Is the Earth's Rotation Slowing?

Is the earth's rotation slowing? Yes, it is, but it provides no evidence against an old earth

A recent article in science news announces a new discovery about the earth's rotation. Apparently the speed of the earth's rotation varies on a 5.9 year cycle. Research through decades of data has shown it has maintained precisely that cycle for 50 years.

Now, let me ask you a question? Is it really possible that people who have studied the speed of the rotation of the earth so carefully, and who know that the earth's rotation is slowing, have not done the math to determine whether this slowing is evidence for a younger earth than we thought?

Of course they have.

The Earth seen from Apollo 17

Photo of Earth from Apollo 17
Courtesy of Wikimedia Commons

The Navy explains the way that time is kept and who tracks the speed of the rotation of the earth ...

The of the International Earth Rotation Service (IERS), located at the USNO, monitors the Earth's rotation. Part of its mission involves the determination of a time scale based on the current rate of the rotation of the Earth. ...
   The Earth is constantly undergoing a deceleration caused by the braking action of the tides. Through the use of ancient observations of eclipses, it is possible to determine the average deceleration of the Earth to be roughly 1.4 milliseconds per day per century.

Okay, let's do a little math.
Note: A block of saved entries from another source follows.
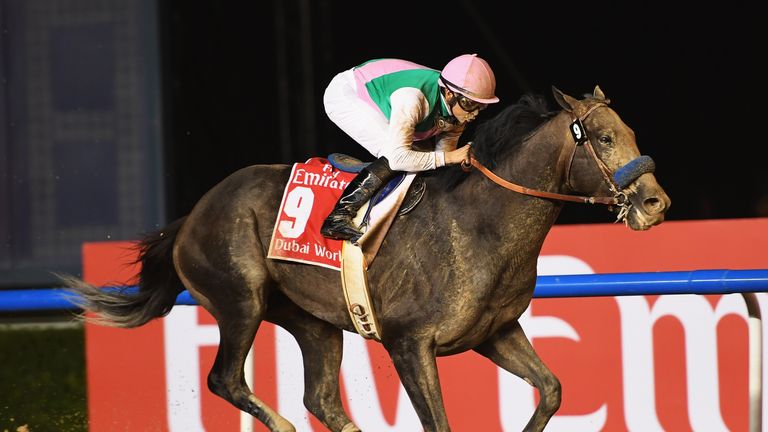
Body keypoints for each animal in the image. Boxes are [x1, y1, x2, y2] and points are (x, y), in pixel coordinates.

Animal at [69, 87, 668, 432]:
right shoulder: (409, 343)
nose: (655, 203)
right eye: (604, 137)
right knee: (225, 379)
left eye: (631, 132)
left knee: (320, 398)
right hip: (240, 300)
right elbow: (440, 424)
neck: (479, 224)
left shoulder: (496, 332)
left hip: (312, 323)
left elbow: (551, 390)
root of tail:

In 4.5 billion years, there are 45 million centuries (4.5 billion/100). Each century, the earth slows 1.4 milliseconds, which is .0014 seconds.

Now we multiply .0014 seconds per century for 45 million centuries, and we get 63,000 seconds. There are 3,600 seconds in an hour, so the day would have been 17.5 hours shorter, or 6.5 hours 4.5 billion years ago.

Big Blue Marble - GPN-2002-000112

"The big, blue marble"
by NASA and courtesy of Wikimedia Commons

That's a fast rotation, and the reader who emailed me with this "young earth" argument suggested that this would greatly affect wind speeds because of the Coriolis effect. However, there was no atmosphere at that time, and wind wouldn't have mattered because there was probably no life at that time.

If we go back 600 million years, to approximately the time multicellular life arose, then then we're just going back 6 million centuries, 8,400 seconds of slowing, which is 2 hours, 20 minutes. A 21-hour-plus day during the pre-Cambrian would not have affected the development of life.